To someone who is not aware of how things work in this country, I bring to you a small definition of what honour really means to this country.
To be crude, it basically revolves around what happens between the legs of women. To be precise, this honour is the tool employed by our patriarchal society to ensure that no woman enjoys the freedom she wants.
Leaving Qandeel Baloch aside, pick up any instance of honour killing. It is no rocket science; all we see is a constant struggle on the part of the champions of the ghairat brigade to enforce the regualtions of morality – lest you forget, these rules are only for women, to make them subservient to the authority of men. Be it the case of Sumaira, the 17-year-old girl who was killed by her ghairatmand brother in Orangi Town, Karachi, this April, for speaking to a stranger man, or that of 16-year-old Zeenat Bibi who was torched to death by her family for marrying out of choice. These women are a few of the women who were reminded of the fate of exercising freewill. With them, women in general are reminded of the lesser status that society actually gives to them.

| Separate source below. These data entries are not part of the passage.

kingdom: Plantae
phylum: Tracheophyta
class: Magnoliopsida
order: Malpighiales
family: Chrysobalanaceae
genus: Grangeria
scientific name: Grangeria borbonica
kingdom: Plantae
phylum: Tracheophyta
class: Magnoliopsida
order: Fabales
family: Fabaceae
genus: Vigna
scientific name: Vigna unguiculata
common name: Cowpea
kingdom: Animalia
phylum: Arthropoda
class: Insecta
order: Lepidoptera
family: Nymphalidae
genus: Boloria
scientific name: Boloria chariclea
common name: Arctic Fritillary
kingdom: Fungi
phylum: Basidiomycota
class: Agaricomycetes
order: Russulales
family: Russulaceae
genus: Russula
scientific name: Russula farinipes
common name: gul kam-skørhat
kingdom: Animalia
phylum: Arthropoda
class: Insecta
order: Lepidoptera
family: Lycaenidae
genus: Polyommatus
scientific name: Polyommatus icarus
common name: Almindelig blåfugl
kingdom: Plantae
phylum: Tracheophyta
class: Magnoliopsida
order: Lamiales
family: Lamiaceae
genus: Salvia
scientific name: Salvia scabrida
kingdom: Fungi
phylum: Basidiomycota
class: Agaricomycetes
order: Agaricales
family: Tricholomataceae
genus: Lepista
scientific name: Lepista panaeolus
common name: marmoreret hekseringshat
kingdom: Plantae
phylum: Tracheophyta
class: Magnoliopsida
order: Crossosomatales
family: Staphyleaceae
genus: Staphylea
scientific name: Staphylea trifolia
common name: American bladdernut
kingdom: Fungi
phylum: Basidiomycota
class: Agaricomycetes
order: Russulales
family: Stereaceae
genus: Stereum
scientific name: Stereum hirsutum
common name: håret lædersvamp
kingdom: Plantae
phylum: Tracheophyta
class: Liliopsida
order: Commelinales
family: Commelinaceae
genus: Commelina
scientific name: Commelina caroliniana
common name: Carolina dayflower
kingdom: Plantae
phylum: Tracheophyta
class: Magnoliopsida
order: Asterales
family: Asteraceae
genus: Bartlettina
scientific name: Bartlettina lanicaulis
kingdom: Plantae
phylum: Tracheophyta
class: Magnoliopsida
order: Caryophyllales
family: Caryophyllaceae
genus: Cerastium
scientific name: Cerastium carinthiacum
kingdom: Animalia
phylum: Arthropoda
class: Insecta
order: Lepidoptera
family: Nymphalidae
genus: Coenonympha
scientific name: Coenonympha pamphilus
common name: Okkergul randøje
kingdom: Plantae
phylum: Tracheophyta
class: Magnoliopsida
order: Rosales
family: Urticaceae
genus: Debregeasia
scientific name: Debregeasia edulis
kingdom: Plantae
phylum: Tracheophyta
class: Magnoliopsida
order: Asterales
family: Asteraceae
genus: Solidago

“In case you are under the misperception that you can equal man, I will remind you of your status,”
Says society to each of us women.
While many of us will feel that not all women are deprived of freedoms, let me remind you of a harsh reality. Our freedom as women is restricted to what is allowed by the men who ‘own’ us – our fathers, brothers, husbands, etc.
If I am an independent woman today who can work with freedom, it is only because my father is a progressive man whose values allowed me to attain independence. As much as it breaks my heart to say this, even our freedoms and the amount of them thereof depend on our men. Qandeel Baloch is dead because the freedom that she had been exercising all along had not been validated by her family’s men. The same will be the fate of any of us who dares to defy the parameters of freedom defined by the men of our families.
Let’s sink back into our collective depressions.